25 de octubre 2001 - 00:00

Una postal de Nueva York más nostálgica que emotiva

El secreto de un poeta.
"El secreto de un poeta".
Si «Los impostores» resultó mucho más insustancial que la excelente «Big Night», en su tercer film, Stanley Tucci peca, por lo menos, de pretencioso. Los personajes y situaciones reales que evoca «El secreto del poeta» son verdaderamente atractivos y, de antemano, parecían material idóneo para un director como Tucci, fascinado con «todo: la música, la política, el estilo general» de los Estados Unidos de las décadas del '40 y '50, además de tener dos artistas -posiblemente-fracasados en el centro de la anécdota, como en sus dos películas anteriores.
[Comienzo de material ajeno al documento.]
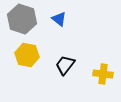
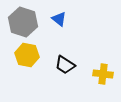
gray hexagon: moved 1 px right, 3 px down
black trapezoid: rotated 95 degrees counterclockwise
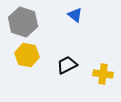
blue triangle: moved 16 px right, 4 px up
black trapezoid: moved 2 px right; rotated 120 degrees clockwise
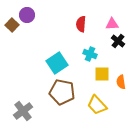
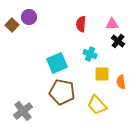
purple circle: moved 2 px right, 2 px down
cyan square: rotated 10 degrees clockwise
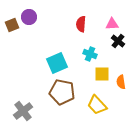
brown square: rotated 24 degrees clockwise
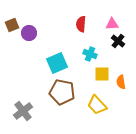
purple circle: moved 16 px down
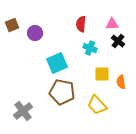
purple circle: moved 6 px right
cyan cross: moved 6 px up
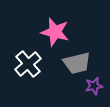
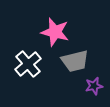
gray trapezoid: moved 2 px left, 2 px up
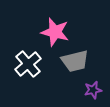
purple star: moved 1 px left, 4 px down
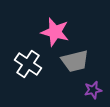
white cross: rotated 16 degrees counterclockwise
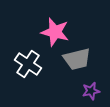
gray trapezoid: moved 2 px right, 2 px up
purple star: moved 2 px left, 1 px down
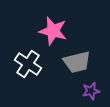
pink star: moved 2 px left, 1 px up
gray trapezoid: moved 3 px down
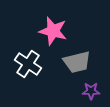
purple star: rotated 12 degrees clockwise
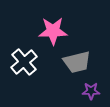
pink star: rotated 16 degrees counterclockwise
white cross: moved 4 px left, 2 px up; rotated 16 degrees clockwise
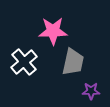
gray trapezoid: moved 4 px left; rotated 64 degrees counterclockwise
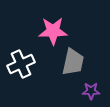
white cross: moved 3 px left, 2 px down; rotated 16 degrees clockwise
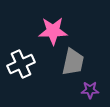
purple star: moved 1 px left, 1 px up
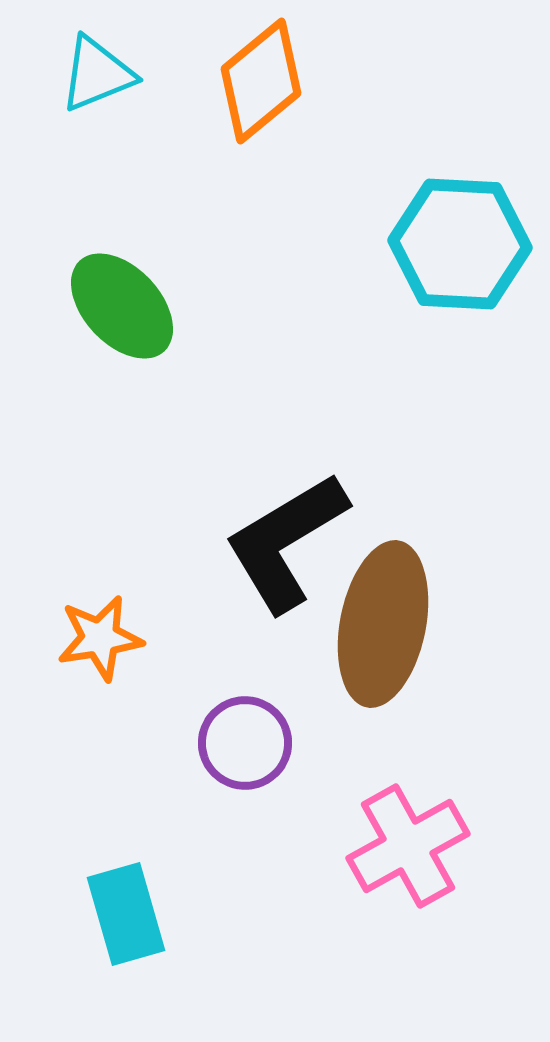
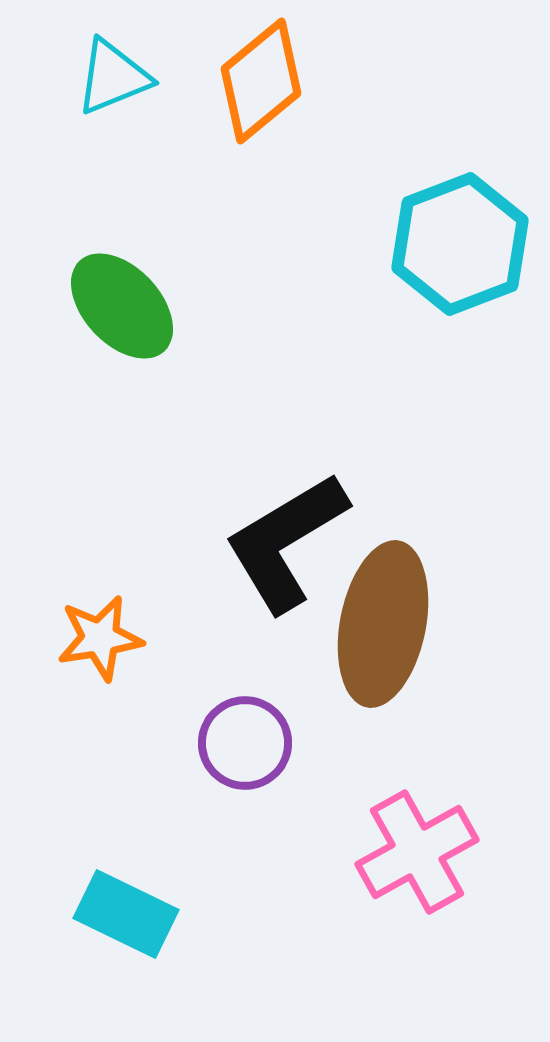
cyan triangle: moved 16 px right, 3 px down
cyan hexagon: rotated 24 degrees counterclockwise
pink cross: moved 9 px right, 6 px down
cyan rectangle: rotated 48 degrees counterclockwise
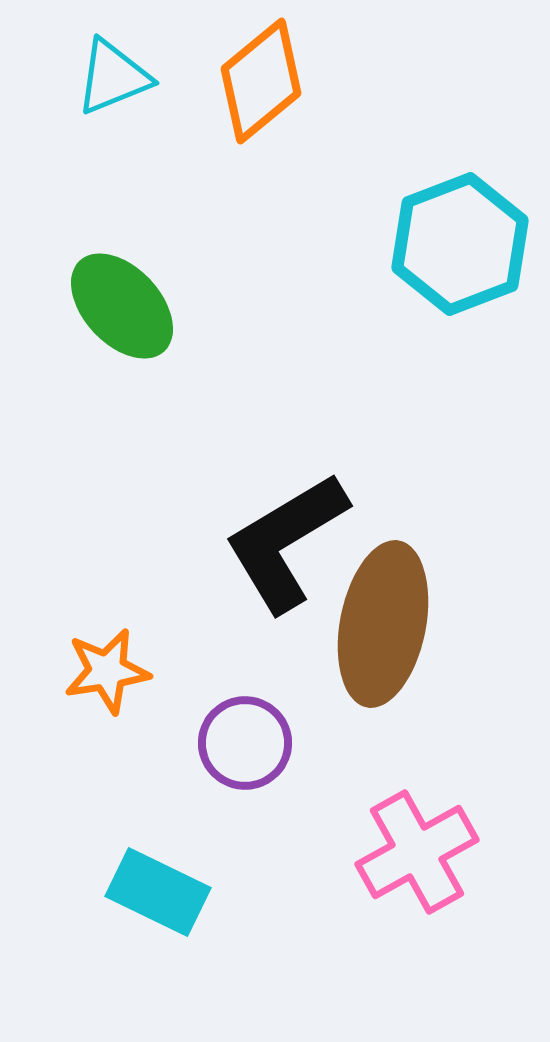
orange star: moved 7 px right, 33 px down
cyan rectangle: moved 32 px right, 22 px up
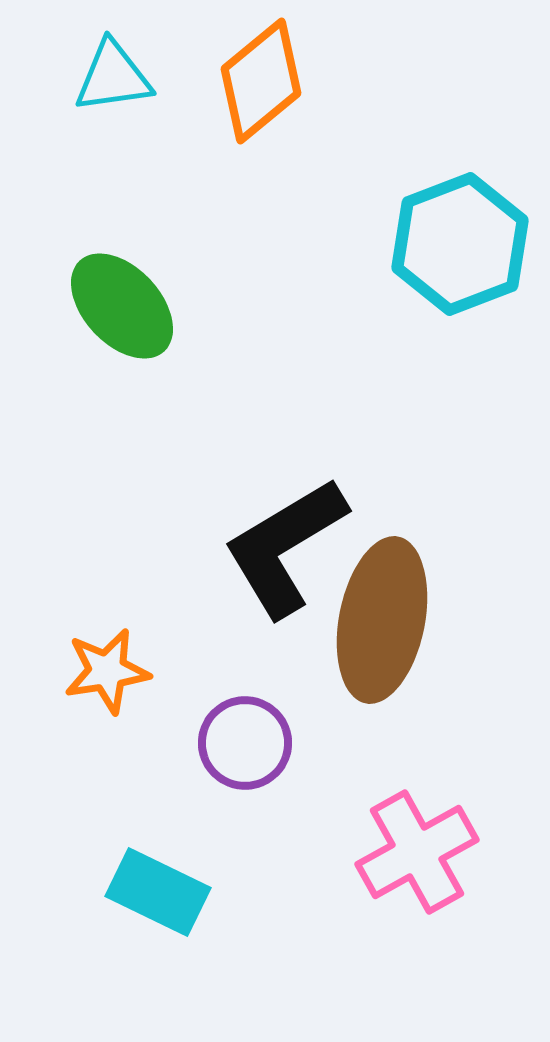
cyan triangle: rotated 14 degrees clockwise
black L-shape: moved 1 px left, 5 px down
brown ellipse: moved 1 px left, 4 px up
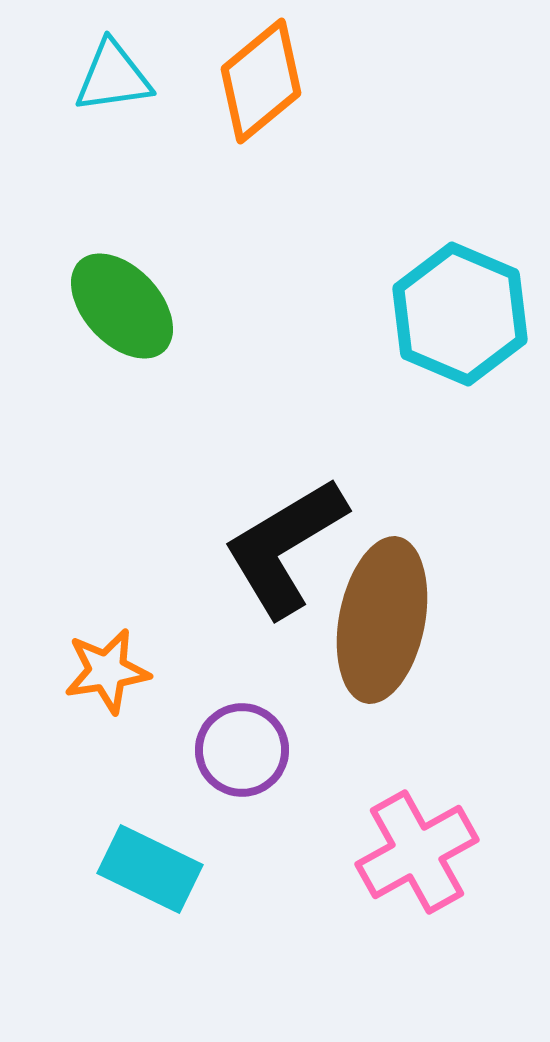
cyan hexagon: moved 70 px down; rotated 16 degrees counterclockwise
purple circle: moved 3 px left, 7 px down
cyan rectangle: moved 8 px left, 23 px up
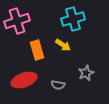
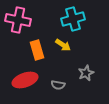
pink cross: moved 1 px right, 1 px up; rotated 30 degrees clockwise
red ellipse: moved 1 px right
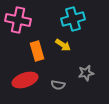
orange rectangle: moved 1 px down
gray star: rotated 14 degrees clockwise
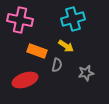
pink cross: moved 2 px right
yellow arrow: moved 3 px right, 1 px down
orange rectangle: rotated 54 degrees counterclockwise
gray semicircle: moved 1 px left, 20 px up; rotated 88 degrees counterclockwise
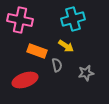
gray semicircle: rotated 24 degrees counterclockwise
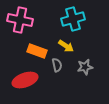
gray star: moved 1 px left, 6 px up
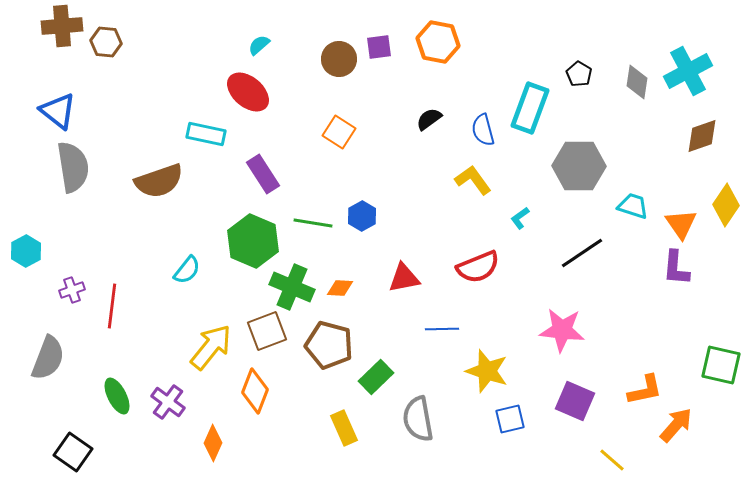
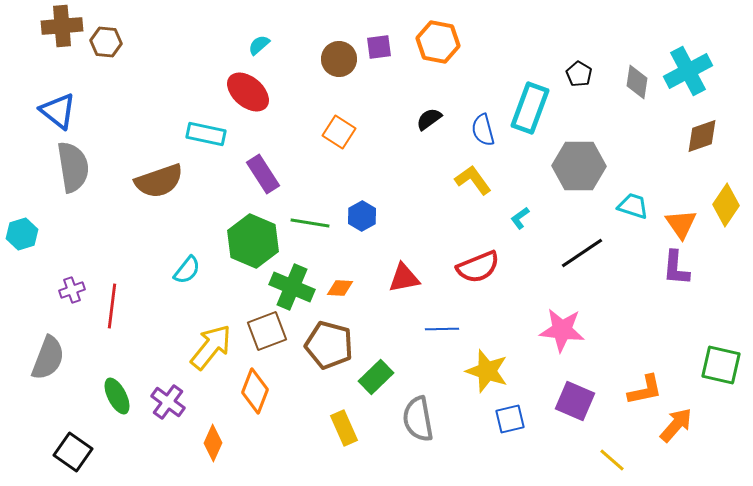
green line at (313, 223): moved 3 px left
cyan hexagon at (26, 251): moved 4 px left, 17 px up; rotated 12 degrees clockwise
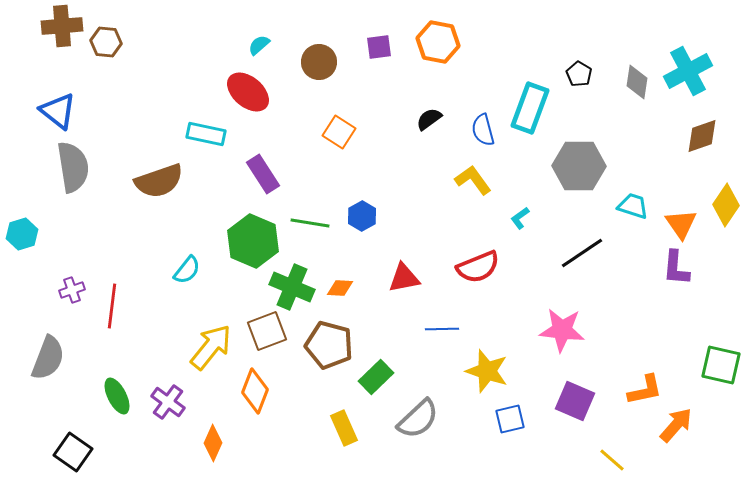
brown circle at (339, 59): moved 20 px left, 3 px down
gray semicircle at (418, 419): rotated 123 degrees counterclockwise
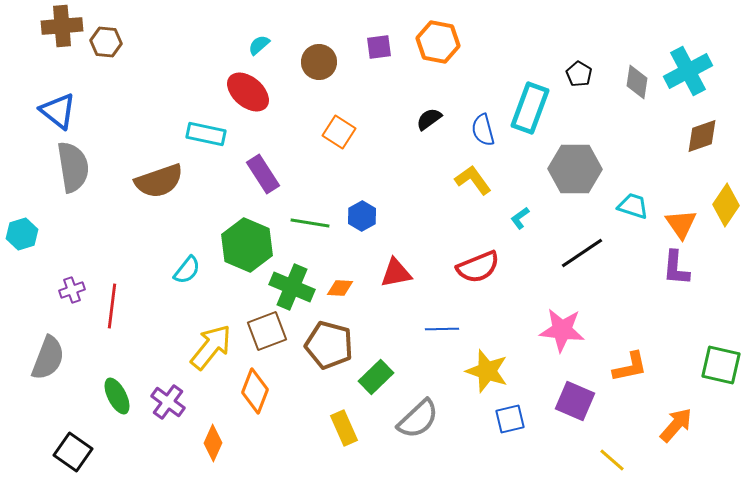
gray hexagon at (579, 166): moved 4 px left, 3 px down
green hexagon at (253, 241): moved 6 px left, 4 px down
red triangle at (404, 278): moved 8 px left, 5 px up
orange L-shape at (645, 390): moved 15 px left, 23 px up
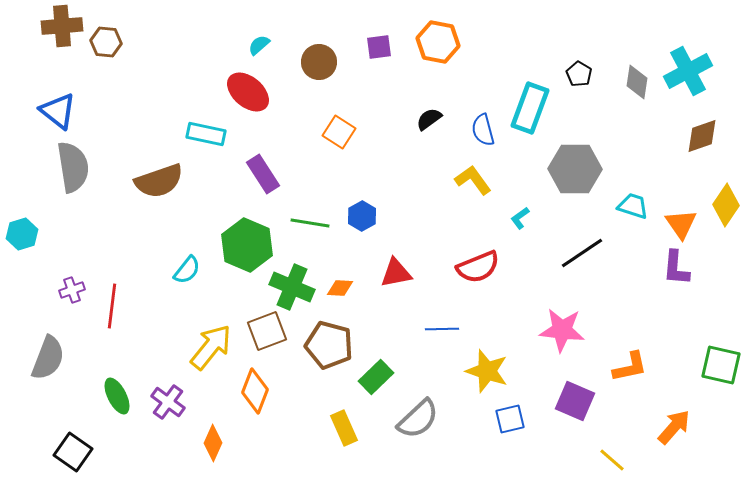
orange arrow at (676, 425): moved 2 px left, 2 px down
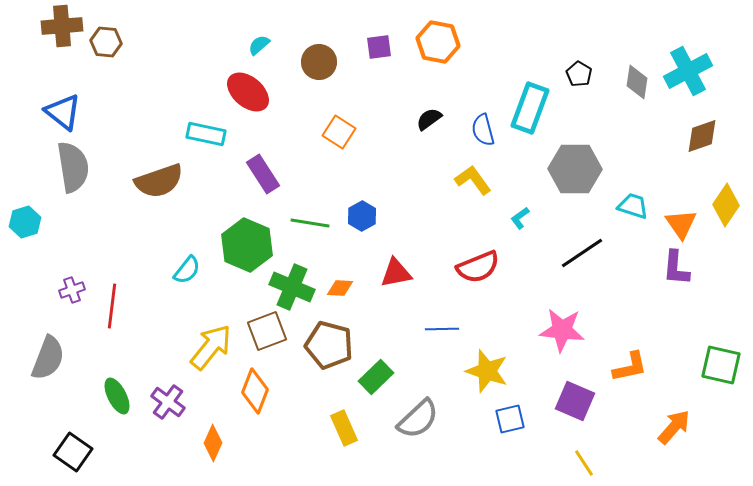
blue triangle at (58, 111): moved 5 px right, 1 px down
cyan hexagon at (22, 234): moved 3 px right, 12 px up
yellow line at (612, 460): moved 28 px left, 3 px down; rotated 16 degrees clockwise
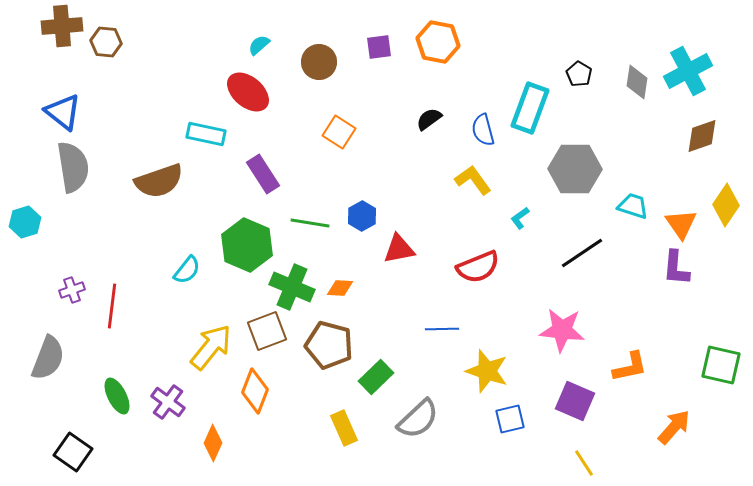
red triangle at (396, 273): moved 3 px right, 24 px up
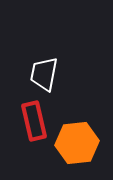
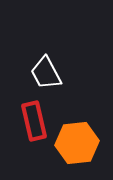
white trapezoid: moved 2 px right, 1 px up; rotated 39 degrees counterclockwise
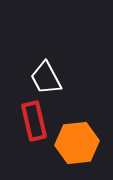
white trapezoid: moved 5 px down
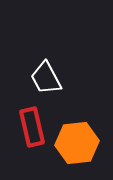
red rectangle: moved 2 px left, 6 px down
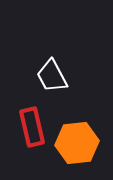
white trapezoid: moved 6 px right, 2 px up
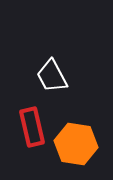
orange hexagon: moved 1 px left, 1 px down; rotated 15 degrees clockwise
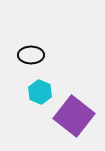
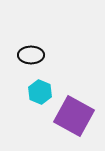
purple square: rotated 9 degrees counterclockwise
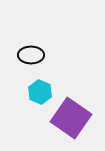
purple square: moved 3 px left, 2 px down; rotated 6 degrees clockwise
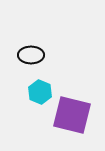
purple square: moved 1 px right, 3 px up; rotated 21 degrees counterclockwise
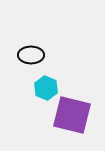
cyan hexagon: moved 6 px right, 4 px up
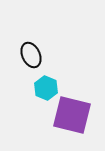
black ellipse: rotated 65 degrees clockwise
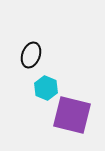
black ellipse: rotated 45 degrees clockwise
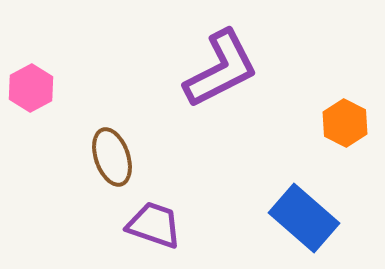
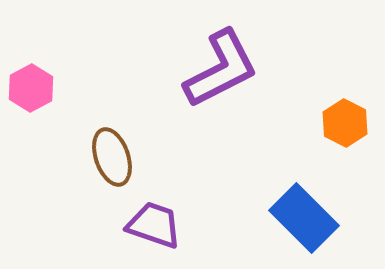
blue rectangle: rotated 4 degrees clockwise
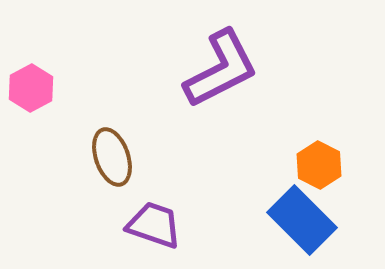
orange hexagon: moved 26 px left, 42 px down
blue rectangle: moved 2 px left, 2 px down
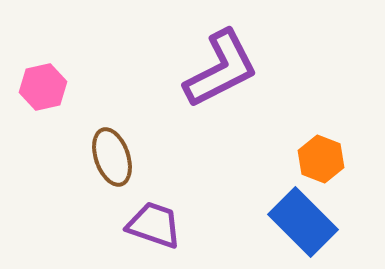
pink hexagon: moved 12 px right, 1 px up; rotated 15 degrees clockwise
orange hexagon: moved 2 px right, 6 px up; rotated 6 degrees counterclockwise
blue rectangle: moved 1 px right, 2 px down
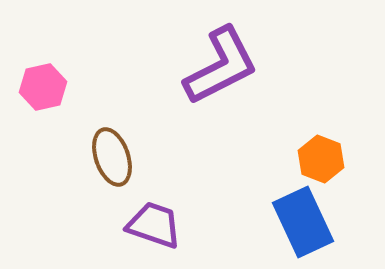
purple L-shape: moved 3 px up
blue rectangle: rotated 20 degrees clockwise
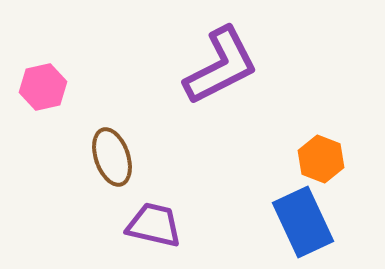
purple trapezoid: rotated 6 degrees counterclockwise
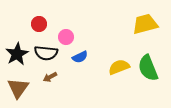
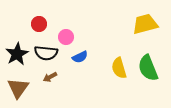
yellow semicircle: moved 1 px down; rotated 85 degrees counterclockwise
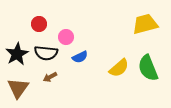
yellow semicircle: rotated 115 degrees counterclockwise
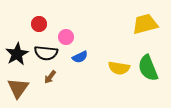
yellow semicircle: rotated 50 degrees clockwise
brown arrow: rotated 24 degrees counterclockwise
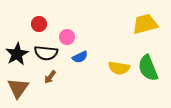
pink circle: moved 1 px right
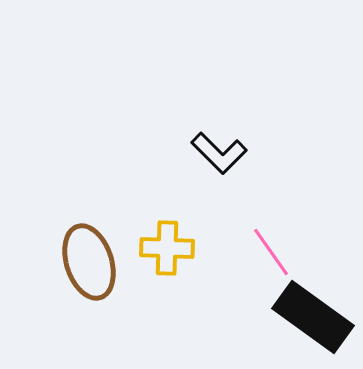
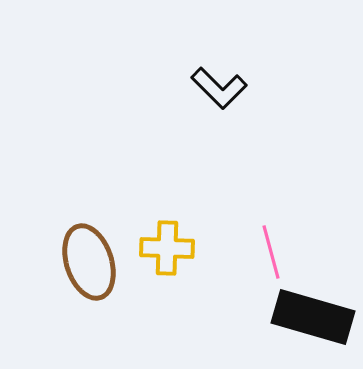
black L-shape: moved 65 px up
pink line: rotated 20 degrees clockwise
black rectangle: rotated 20 degrees counterclockwise
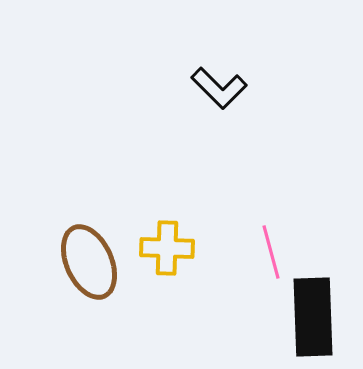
brown ellipse: rotated 6 degrees counterclockwise
black rectangle: rotated 72 degrees clockwise
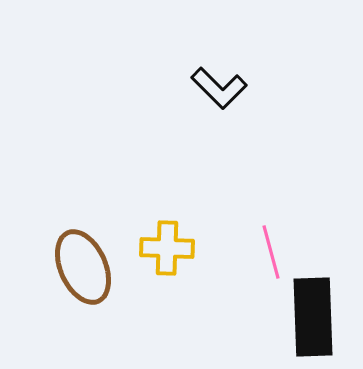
brown ellipse: moved 6 px left, 5 px down
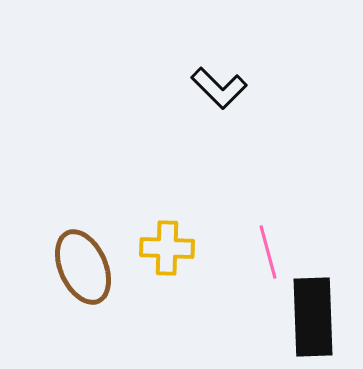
pink line: moved 3 px left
La base del guión son los textos que escribió y publicó en 1942 el escritor de «Perfiles» de la revista «The New Yorker» Joe Mitchell sobre Joe Gould, un extravagante pordiosero alguna vez graduado en Harvard que decía estar escribiendo la más completa «Historia oral de nuestro tiempo», mientras sobrevivía en las calles de Nueva York a como diera lugar, frecuentaba de igual a igual a glorias literarias de la época ( Ezra Pound, E.E. Cummings) y recogía contribuciones para una presunta «Fundación Gould» entre galeristas top ( Vivian Marquie) o artistas plásticos de más o menos renombre ( Alice Neel, Gaston Lachaise).

Contraste

El mismo Tucci encarna bien a Mitchell, un típico sureño gentil y tímido al punto de no poder terminar debidamente una frase («por suerte escribe mejor de lo que habla», le dice su editor); un hombre meticuloso, de vida familiar rutinaria y con evidentes pretenciones literarias que sólo trascendieron en sus artículos para «The New Yorker», recogidos en un volumen que incluían los dos sobre Gould. Frente a él está Ian Holm (el estupendo actor inglés visto también en «Big Night») esforzándose con éxito por darle a su «homeless» ilustrado los contrastes precisos entre el genio loco, la sofisticación intelectual y la chantada, sin precipitarse en la caricatura. El resto de los actores (entre ellos, Susan Sarandon con un pequeño papel) sólo ofician de narradores de la vida de Gould que el periodista fue recogiendo en los 10 años que le llevó descubrir el decepcionante «secreto» del objeto de su obsesión.

Pintada la época -de forma impecable, como ya es característico en Tucci-, y presentados los personajes, lo difícil era volver interesante para el espectador la relación especular entre Mitchell y Gould, dos individuos muy diferentes a los que el director quiso convertir en alter egos. Como para subrayarlo, en una escena se muestra al reportero en una fiesta contando como propio un argumento sospechosamente parecido a la mítica «Historia oral» ajena.

El problema es que decir esto le lleva a
Tucci buena parte de un film que, aunque agradable de ver, deja pensando si no hay mucha condescendencia con los personajes y, sobre todo si no habría hecho falta algo más de emoción. En pocas palabras, no bien se sabe quién es quién, todo empieza a resultar ajeno, distante, casi como si se estuviera frente a una vieja, nostálgica postal.